To compare the role of genomic transposition vs. local tandem array expansion in generating OR diversity, we performed gene-tree species-tree reconciliation analysis using NOTUNG (Chen et al. 2000) to calculate total gene duplications in each lineage. The number of transposition events was estimated by counting species-specific loci (singletons and tandem arrays), which result from genomic transpositions in the lineage leading to that species. Array ages are likely somewhat conservative, which leads to a somewhat liberal estimation of transposition events. NOTUNG found 337 gene duplications specific to the clonal raider ant lineage, while we found 42 clonal raider ant species-specific loci (singletons and tandem arrays) indicating transposition events (Supplemental Tables S1, S2). This suggests that, at most, 12.4% of gene duplication events in the clonal raider ant may be transposition events. The fire ant and the honeybee showed even lower putative transposition to duplication ratios (6.6% and 11.2%, respectively), while the jewel wasp showed the highest at 37.8%.

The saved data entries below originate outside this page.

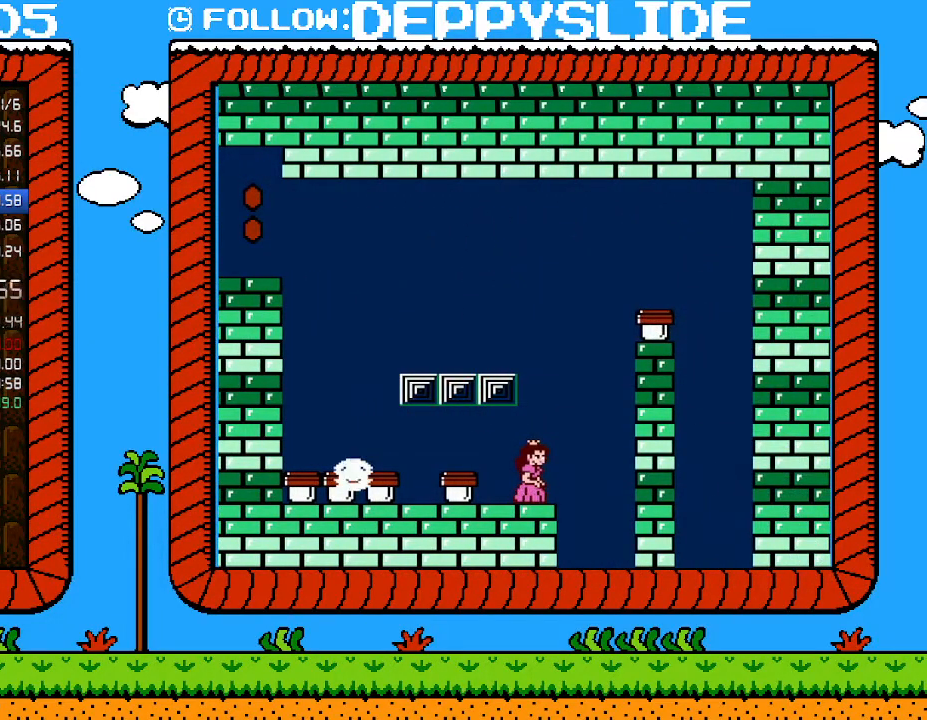
{"buttons": [], "events": []}
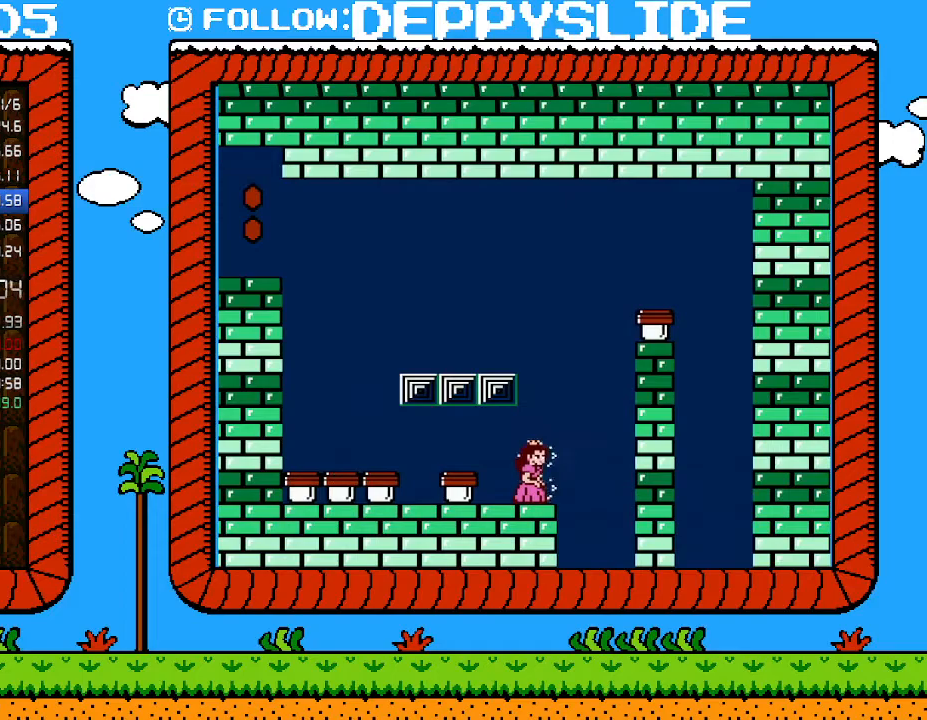
{"buttons": [], "events": []}
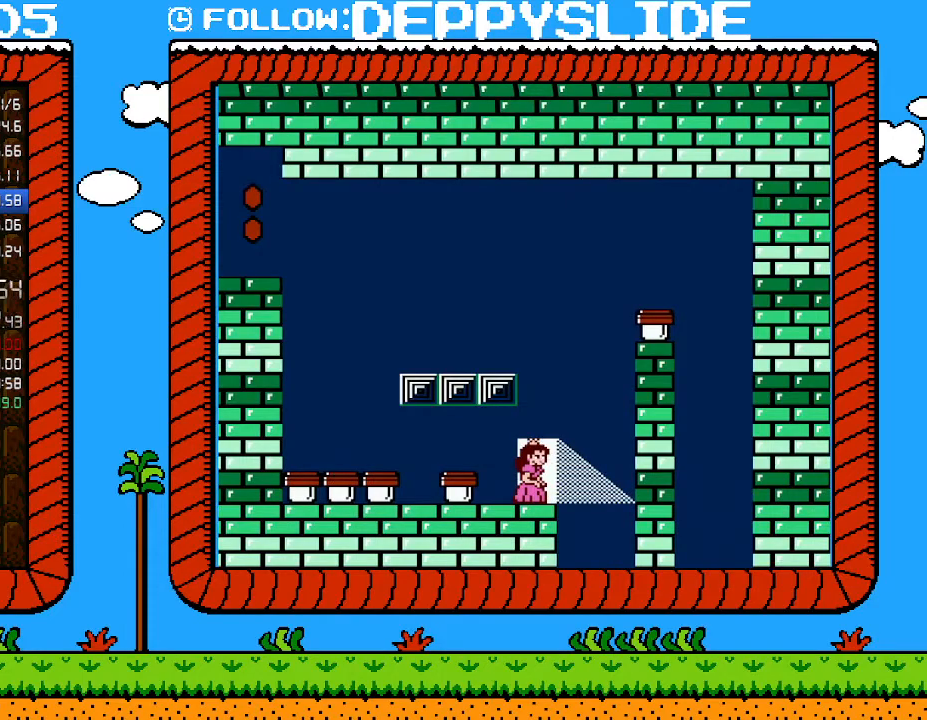
{"buttons": [], "events": []}
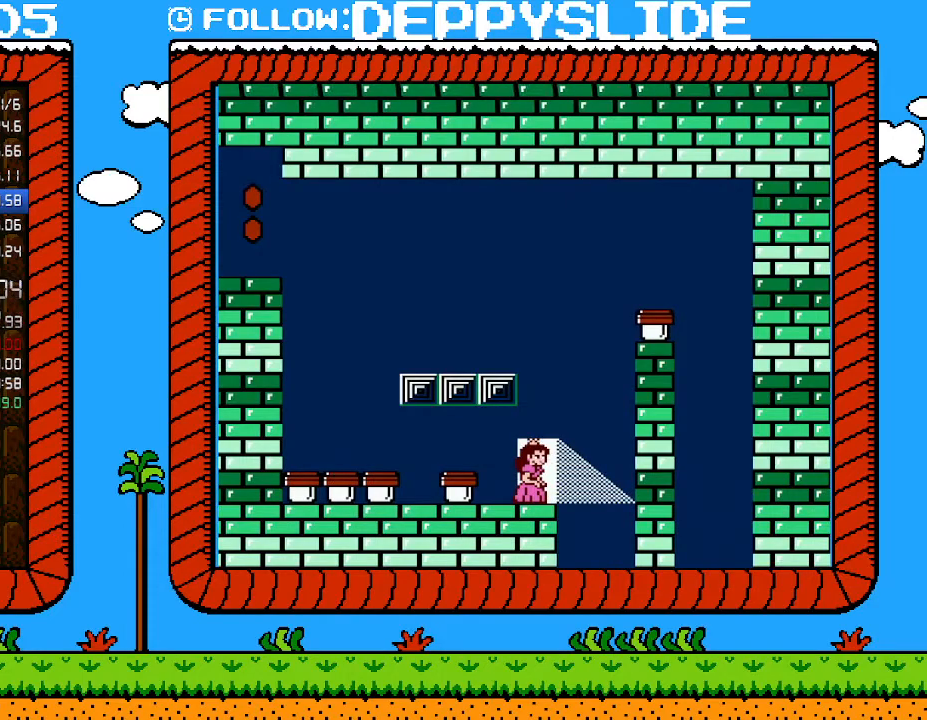
{"buttons": [], "events": []}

Genomic context of clonal raider ant ORs
In order to gain mechanistic insights into the ant OR repertoire expansion, we investigated the genomic context of clonal raider ant ORs and compared this to the remaining clonal raider ant genes. It has previously been reported that, in the ant Cardiocondyla obscurior, ORs are enriched in areas of high transposable element density (“TE islands”) (Schrader et al. 2014) which could facilitate either local tandem array expansion (via unequal crossing over) or genomic transposition (Kazazian 2004; Schrader et al. 2014). To assess whether this may be a general trend in ants, we searched for TE islands in the clonal raider ant following the methods of Schrader et al. (2014). We found that these procedures actually annotated many duplicated OR loci as novel repeat families, and thus we limited our analysis to classified transposon families. We found that TE islands were significantly depauperate in ORs (Yates corrected χ2 test, P < 0.001) (Fig. 3A). However, OR loci do have approximately a 1.5× higher transposon density than both the entire genome and other gene-dense regions of the genome (Fig. 3B).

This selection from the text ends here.